** EXERCISE REQUIREMENTS **
Look for the line containing "HARMONIA DO SAMBA" and the line containing "μα μέσα προστασίας" in the entries below. Copy those two and all lines between them exactly, leaving out pictures.

*** GIVEN DATA ***

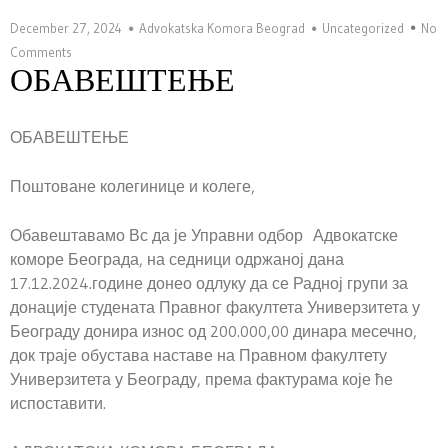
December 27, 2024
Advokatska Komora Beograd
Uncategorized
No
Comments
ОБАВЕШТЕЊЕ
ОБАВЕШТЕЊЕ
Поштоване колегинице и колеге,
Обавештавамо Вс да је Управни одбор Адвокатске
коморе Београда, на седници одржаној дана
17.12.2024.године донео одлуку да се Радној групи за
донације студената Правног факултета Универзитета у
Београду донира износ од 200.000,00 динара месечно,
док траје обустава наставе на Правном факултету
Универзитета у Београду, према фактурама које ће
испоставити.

*** End of GIVEN DATA ***
*** GIVEN DATA ***

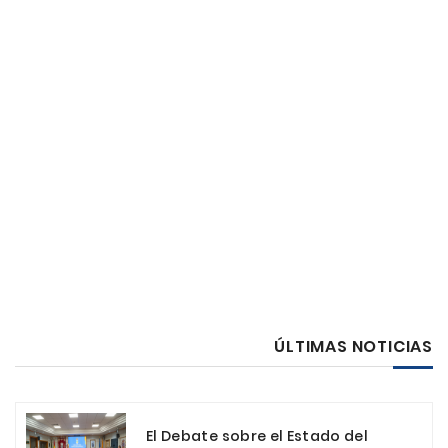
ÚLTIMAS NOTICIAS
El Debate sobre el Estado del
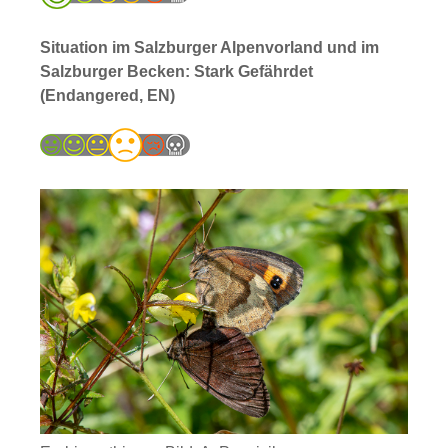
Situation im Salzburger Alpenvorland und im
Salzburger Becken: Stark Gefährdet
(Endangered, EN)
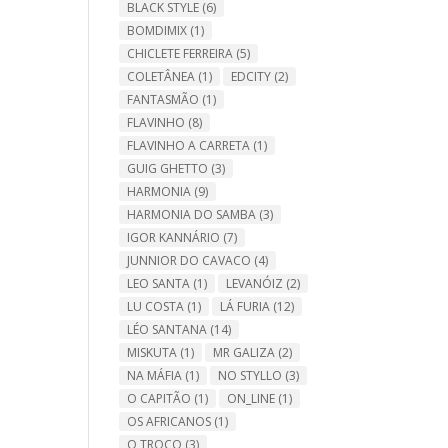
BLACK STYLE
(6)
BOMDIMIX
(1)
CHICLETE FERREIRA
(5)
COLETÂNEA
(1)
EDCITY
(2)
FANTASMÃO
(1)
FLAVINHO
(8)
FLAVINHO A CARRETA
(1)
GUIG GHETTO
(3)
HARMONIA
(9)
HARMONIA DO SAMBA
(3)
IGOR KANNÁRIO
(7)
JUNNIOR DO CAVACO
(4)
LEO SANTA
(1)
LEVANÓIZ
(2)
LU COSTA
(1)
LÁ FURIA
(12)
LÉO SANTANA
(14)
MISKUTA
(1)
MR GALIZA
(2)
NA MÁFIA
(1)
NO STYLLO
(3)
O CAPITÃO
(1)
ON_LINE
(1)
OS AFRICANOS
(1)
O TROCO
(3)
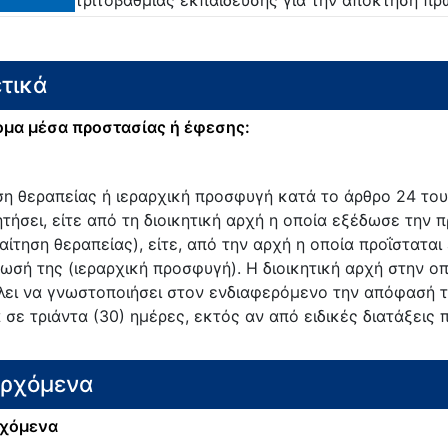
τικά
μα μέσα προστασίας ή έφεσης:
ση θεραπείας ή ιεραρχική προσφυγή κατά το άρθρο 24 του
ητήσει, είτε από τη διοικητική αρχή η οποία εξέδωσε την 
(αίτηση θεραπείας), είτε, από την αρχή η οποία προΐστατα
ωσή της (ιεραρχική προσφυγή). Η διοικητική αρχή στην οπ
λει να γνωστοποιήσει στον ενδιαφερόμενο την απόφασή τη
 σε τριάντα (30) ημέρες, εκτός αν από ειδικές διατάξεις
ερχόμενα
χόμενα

*** End of GIVEN DATA ***

** RESULT BELOW **
HARMONIA DO SAMBA
(3)
IGOR KANNÁRIO
(7)
JUNNIOR DO CAVACO
(4)
LEO SANTA
(1)
LEVANÓIZ
(2)
LU COSTA
(1)
LÁ FURIA
(12)
LÉO SANTANA
(14)
MISKUTA
(1)
MR GALIZA
(2)
NA MÁFIA
(1)
NO STYLLO
(3)
O CAPITÃO
(1)
ON_LINE
(1)
OS AFRICANOS
(1)
O TROCO
(3)
τικά
μα μέσα προστασίας ή έφεσης:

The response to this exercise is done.